SELECTED EXCERPT —
BEGIN

There's something about deserts. Empty, sun-baked wastelands of sand and rock with little apparent use - and yet, for millennia, men have been fighting wars over them.
One night this week we were camped out in the desert in southern Garmsir, about one mile east of the market town of Safar Bazaar, a Taliban stronghold that the Marines of 3/1 have now begun to clear. It was the evening of the first day of the assault, and despite a lot of explosions, some gunfire and a few close calls, there had been no casualties.
We were camped out around the armored vehicles positioned in a wide circle. 250 yards to our south was the twisted remains of a mine-clearing rig that had been blown up by an IED earlier that day - fortunately nobody in the vehicle that it was attached to was hurt. About half a mile to our east another IED had been found, but the explosives disposal teams had been so busy that day they hadn't got to it yet. Nobody walked out in that direction.
From a small ridgeline, we could look down on the town of Safar Bazaar with binoculars as the sun went down - the explosions and gunfire had stopped and it looked peaceful in the evening light, with palm trees, mud-brick compounds and a low hill to the west. After dark, we lay out under the clear sky, the Milky Way arching right over us, barely a sound to be heard except the occasional burst of a radio message as some unit reported in. War is always ugly, anywhere. But the desert that night was beautiful.

END

BRIEF 1 — Please say whether each statement agrees with the Garmsir account, answering yes or no and quoting the words that decide it. (a) The IED found about half a mile east had already been dealt with by the disposal teams. (b) The wrecked mine-clearing rig lay 250 yards south of the camp. (c) The first day of the assault produced casualties.
BRIEF 2 — Write the next paragraph of the Garmsir account, picking up after its final sentence.
You can leave the listing aside; it plays no part here.

DATASET CONTENT —
BEGIN

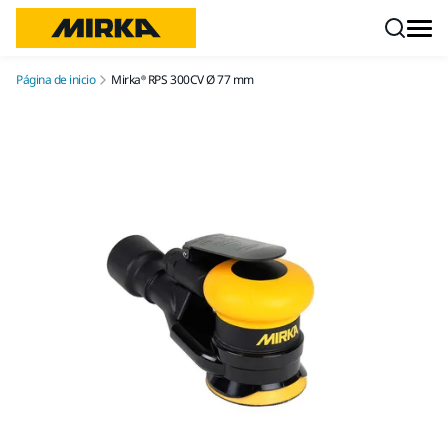
Ir a contenido
Página de inicio
Mirka® RPS 300CV Ø 77 mm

END

ANSWER 1 —
(a) No: "the explosives disposal teams had been so busy that day they hadn't got to it yet"
(b) Yes: "250 yards to our south was the twisted remains of a mine-clearing rig"
(c) No: "there had been no casualties"

ANSWER 2 —
The attack started at 3.30 that morning, when a platoon from Kilo Company was dropped in by helicopter under cover of darkness, close to the hill to the west of the town. Their mission was to occupy the hill with snipers and some heavy weapons to provide cover for the main force from Lima Company who would be coming in from the desert to the east at first light.
The Taliban knew for some time the Marines would be coming, and they'd planted IEDs along all the likely access routes.
To make the initial breach from the desert into the town, the Marines brought along the 4th Combat Engineering Battalion with a pretty impressive weapon - the MICLIC, which stands for Mine Clearance Line Charge. (photo above shows launch of a MICLIC)
The MICLIC is essentially a 100 meter-long flexible tube containing 1,750 pounds of C4 explosive (ie, a helluva bang) that is shot out of a tub with a rocket and deposited in a straight line along the ground. When it is detonated it is designed to clear a "breaching lane" of any mines or IEDs directly underneath it, providing a path through a minefield for advancing Marines.
The man in charge of the MICLICs, Major John French, was famous for his upbeat briefings on the MICLIC capabilities, which he promised on multiple occasions during the planning sessions would function "flawlessly". A mischievous grin on his face, however, belied the fact that, during training sessions, on average MICLICs fail between 60 and 70 percent of the time.
French, from Verona, Virginia, clearly enjoys blowing things up. The MICLICS are so powerful that they cannot be used in areas where people live -- but what better place to let off 1,750 pounds of explosive than the desert? So, at the end of that first day, Maj. French and his men (the truck that actually launches the rocket has the radio call sign "Reaper") had set off all five MICLICs they had attempted, "flawlessly," of course.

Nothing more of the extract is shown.